What are the skills and attributes to be a successful VM?

You need to have a visual eye, therefore you need to be creative and it helps to be interested in art, especially if you are going to be designing displays.

For fashion roles, it is important to be able to spot fashion trends as you need to be able to interpret how to style products on mannequins so that they reflect and/or are aspirational for the target customer. It is often quite a physical role as you need to dismantle and assemble props and mannequins.

I also did short courses in carpentry and electrics as if you are creating or building props or amending lighting you need to be comfortable with tools like drills etc.

You also need to have good communication skills as you need to liaise with head office and store managers about what stock you are going to feature in a display and sometimes this is a lengthy process as each has their own point of view.

Do I need to do a design programme to be a VM?

There are a number of options as it is a young field.

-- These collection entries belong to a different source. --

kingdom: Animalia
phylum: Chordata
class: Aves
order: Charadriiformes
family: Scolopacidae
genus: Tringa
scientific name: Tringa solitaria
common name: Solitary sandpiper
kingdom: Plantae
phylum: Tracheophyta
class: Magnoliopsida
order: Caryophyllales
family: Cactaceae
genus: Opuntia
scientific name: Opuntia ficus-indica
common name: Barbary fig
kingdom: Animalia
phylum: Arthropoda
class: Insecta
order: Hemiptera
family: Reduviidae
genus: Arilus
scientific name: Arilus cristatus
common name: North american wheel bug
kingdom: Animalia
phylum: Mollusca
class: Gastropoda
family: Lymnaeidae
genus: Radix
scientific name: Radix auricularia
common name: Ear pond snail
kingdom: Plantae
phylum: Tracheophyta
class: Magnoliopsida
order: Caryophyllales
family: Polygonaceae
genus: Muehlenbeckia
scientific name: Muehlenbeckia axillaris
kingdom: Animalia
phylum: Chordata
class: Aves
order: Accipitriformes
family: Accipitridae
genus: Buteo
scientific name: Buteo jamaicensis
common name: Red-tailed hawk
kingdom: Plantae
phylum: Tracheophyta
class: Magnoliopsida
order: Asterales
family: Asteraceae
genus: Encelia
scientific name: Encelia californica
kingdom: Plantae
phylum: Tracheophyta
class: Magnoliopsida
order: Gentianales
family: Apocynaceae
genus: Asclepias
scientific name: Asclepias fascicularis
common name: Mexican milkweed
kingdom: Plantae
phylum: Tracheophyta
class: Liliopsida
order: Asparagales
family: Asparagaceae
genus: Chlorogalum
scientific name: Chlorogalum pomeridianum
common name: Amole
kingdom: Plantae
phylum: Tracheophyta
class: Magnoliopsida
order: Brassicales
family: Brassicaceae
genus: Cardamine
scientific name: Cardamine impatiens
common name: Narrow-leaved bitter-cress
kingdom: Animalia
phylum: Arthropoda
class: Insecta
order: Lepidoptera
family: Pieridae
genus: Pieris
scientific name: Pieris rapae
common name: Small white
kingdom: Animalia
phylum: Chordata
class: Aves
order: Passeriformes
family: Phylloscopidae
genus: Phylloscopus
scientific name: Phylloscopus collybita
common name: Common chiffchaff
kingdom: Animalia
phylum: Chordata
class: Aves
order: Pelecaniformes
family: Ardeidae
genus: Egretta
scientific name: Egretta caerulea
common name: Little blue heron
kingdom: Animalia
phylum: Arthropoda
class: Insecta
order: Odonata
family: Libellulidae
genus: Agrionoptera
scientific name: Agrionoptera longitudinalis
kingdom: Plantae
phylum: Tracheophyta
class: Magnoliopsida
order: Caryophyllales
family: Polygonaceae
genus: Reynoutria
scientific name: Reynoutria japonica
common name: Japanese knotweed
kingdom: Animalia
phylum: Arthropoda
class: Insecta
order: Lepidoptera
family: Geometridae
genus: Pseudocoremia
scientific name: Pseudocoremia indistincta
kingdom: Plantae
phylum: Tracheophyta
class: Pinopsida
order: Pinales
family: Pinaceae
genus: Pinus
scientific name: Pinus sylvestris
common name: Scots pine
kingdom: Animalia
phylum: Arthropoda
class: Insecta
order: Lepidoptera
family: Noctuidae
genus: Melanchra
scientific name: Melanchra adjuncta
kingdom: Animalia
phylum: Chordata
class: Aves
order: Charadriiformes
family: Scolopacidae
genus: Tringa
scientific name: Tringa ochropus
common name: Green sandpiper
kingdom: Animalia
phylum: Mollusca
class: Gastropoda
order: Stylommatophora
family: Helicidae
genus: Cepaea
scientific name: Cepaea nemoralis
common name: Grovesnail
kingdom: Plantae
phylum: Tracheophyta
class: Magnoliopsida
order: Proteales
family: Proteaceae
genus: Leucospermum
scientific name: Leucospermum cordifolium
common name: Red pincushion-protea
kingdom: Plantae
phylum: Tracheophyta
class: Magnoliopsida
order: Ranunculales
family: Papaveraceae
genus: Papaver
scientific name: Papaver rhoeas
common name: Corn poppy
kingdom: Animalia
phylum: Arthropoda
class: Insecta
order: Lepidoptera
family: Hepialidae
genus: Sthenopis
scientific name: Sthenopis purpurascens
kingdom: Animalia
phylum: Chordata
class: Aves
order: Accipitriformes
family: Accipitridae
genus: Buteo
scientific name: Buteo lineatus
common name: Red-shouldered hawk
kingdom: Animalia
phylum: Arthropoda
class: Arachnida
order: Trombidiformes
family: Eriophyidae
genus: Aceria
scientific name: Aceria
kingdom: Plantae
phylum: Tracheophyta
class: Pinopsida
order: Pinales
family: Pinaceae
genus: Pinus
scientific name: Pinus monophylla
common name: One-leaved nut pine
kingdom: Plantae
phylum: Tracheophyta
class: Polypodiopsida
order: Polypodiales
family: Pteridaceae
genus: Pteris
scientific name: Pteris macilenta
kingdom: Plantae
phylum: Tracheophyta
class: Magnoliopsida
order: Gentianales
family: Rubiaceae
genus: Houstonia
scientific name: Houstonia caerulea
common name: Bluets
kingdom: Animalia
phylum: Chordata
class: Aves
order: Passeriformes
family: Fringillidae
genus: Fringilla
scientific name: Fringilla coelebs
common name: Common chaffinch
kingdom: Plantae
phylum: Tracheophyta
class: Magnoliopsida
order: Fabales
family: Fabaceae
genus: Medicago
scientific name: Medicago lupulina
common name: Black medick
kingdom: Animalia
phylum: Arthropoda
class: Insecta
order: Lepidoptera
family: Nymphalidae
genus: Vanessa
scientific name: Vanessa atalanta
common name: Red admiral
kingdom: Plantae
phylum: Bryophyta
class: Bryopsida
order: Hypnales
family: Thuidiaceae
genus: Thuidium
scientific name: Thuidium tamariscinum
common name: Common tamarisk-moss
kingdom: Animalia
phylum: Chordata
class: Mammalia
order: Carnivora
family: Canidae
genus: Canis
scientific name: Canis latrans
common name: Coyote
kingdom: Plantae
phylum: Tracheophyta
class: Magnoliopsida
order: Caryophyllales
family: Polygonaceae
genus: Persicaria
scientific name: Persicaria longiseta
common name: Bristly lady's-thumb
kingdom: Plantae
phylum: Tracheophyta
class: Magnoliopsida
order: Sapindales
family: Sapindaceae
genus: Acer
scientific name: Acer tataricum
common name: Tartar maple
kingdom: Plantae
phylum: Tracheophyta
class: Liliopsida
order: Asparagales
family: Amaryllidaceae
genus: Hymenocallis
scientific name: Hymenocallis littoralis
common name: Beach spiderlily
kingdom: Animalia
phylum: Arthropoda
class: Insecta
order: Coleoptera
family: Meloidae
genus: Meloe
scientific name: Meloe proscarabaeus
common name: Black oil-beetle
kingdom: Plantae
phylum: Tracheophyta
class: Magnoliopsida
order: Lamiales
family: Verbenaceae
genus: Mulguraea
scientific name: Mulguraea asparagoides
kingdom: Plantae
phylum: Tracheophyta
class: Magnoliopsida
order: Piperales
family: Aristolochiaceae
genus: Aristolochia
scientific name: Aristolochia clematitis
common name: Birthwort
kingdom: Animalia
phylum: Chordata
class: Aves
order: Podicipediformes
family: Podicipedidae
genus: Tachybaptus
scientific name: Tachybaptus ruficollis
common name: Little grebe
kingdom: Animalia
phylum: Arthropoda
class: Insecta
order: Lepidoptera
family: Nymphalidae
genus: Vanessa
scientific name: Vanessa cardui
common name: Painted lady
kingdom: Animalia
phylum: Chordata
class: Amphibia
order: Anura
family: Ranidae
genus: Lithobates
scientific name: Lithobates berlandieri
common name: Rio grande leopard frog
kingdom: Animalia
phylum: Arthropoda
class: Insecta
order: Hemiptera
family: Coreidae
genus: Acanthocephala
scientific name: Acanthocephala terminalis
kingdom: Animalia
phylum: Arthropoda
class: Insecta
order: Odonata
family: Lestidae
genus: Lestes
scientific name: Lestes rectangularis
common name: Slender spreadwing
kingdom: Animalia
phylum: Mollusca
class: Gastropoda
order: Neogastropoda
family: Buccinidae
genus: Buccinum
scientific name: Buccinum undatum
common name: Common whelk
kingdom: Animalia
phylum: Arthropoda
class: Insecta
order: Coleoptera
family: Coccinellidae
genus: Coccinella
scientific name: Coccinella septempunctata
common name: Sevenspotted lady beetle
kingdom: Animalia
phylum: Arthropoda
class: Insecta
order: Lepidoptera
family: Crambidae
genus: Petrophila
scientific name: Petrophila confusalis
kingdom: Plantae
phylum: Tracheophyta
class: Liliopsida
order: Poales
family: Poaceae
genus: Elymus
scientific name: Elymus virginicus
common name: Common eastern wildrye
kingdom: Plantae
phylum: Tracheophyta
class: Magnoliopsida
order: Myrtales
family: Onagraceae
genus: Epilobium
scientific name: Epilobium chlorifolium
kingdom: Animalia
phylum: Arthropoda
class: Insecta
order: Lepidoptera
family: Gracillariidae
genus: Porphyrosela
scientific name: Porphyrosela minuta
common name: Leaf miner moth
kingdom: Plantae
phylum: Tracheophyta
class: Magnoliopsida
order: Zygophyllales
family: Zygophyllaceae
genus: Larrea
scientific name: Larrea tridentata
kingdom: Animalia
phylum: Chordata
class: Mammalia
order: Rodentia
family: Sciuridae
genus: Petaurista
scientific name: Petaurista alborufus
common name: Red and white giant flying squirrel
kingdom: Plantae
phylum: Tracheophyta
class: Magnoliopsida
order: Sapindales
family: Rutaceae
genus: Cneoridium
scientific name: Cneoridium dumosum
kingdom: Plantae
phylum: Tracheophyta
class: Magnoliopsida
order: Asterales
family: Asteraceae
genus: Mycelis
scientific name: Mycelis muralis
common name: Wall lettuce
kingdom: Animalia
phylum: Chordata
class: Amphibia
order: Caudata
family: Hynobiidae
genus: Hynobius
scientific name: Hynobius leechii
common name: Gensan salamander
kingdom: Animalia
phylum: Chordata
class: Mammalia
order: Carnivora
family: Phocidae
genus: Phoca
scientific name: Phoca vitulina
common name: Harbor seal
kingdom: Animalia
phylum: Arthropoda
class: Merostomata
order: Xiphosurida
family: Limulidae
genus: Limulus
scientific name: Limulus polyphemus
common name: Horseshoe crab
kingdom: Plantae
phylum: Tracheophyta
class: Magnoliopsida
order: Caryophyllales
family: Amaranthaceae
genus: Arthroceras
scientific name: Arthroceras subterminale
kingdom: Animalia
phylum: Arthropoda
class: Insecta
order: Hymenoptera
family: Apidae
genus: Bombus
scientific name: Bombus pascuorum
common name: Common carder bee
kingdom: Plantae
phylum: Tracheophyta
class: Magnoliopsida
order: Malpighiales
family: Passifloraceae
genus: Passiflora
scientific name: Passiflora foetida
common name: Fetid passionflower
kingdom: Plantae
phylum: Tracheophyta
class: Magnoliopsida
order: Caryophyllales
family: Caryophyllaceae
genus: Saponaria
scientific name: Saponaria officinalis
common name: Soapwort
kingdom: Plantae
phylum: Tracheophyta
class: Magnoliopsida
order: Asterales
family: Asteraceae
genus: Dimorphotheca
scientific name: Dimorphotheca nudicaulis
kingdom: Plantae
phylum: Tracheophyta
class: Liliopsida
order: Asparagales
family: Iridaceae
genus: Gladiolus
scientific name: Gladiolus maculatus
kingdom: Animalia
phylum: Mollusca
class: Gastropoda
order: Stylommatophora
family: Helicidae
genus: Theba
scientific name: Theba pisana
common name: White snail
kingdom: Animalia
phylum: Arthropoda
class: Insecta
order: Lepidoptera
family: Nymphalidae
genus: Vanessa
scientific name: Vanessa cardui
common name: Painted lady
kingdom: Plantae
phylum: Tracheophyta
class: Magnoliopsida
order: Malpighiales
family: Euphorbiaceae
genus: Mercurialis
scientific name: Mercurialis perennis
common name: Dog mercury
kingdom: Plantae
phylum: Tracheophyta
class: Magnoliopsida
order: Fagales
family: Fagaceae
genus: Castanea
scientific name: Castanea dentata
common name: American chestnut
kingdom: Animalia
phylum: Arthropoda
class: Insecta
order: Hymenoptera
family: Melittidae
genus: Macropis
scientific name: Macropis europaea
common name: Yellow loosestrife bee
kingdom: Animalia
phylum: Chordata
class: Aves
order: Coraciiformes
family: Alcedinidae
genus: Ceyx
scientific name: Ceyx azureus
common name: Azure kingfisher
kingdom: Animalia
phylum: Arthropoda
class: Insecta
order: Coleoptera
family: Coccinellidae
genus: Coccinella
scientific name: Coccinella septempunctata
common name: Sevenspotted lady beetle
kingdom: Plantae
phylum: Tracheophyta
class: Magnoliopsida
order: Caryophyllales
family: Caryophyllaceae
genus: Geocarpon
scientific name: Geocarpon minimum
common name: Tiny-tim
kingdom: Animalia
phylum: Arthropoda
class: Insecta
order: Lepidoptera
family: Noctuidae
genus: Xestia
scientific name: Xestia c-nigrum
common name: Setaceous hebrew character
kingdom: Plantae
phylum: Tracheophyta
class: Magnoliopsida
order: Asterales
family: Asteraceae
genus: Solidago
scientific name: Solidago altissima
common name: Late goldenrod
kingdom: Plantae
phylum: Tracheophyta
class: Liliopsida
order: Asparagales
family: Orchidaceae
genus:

You can undertake a fashion marketing or retailing programme. Alternatively, you could study design (product or interior) or architecture.  Increasingly there are new programmes being developed which focus exactly on VM.

For example, we have a BA (Honours) Retail Branding and Visual Merchandising course which is hugely popular. I know that Pearl Academy are looking to increasing their offering in this field too.

The advice I would give to anyone wanting to get into the sector is to get experience with a variety of brands. So go into a store and ask to speak to manager to see if you can do an internship and shadow the in-house VM team.

How does one go about seeking a VM's job?

The best place to look for VM jobs is on the vacancies section of the main website of retailer brands. Also there are some specialised recruitment agencies which only look after retail jobs and they are a good place to start too.

I would recommend speaking or writing to the store manager or area manager to ask about current vacancies and potential work experience.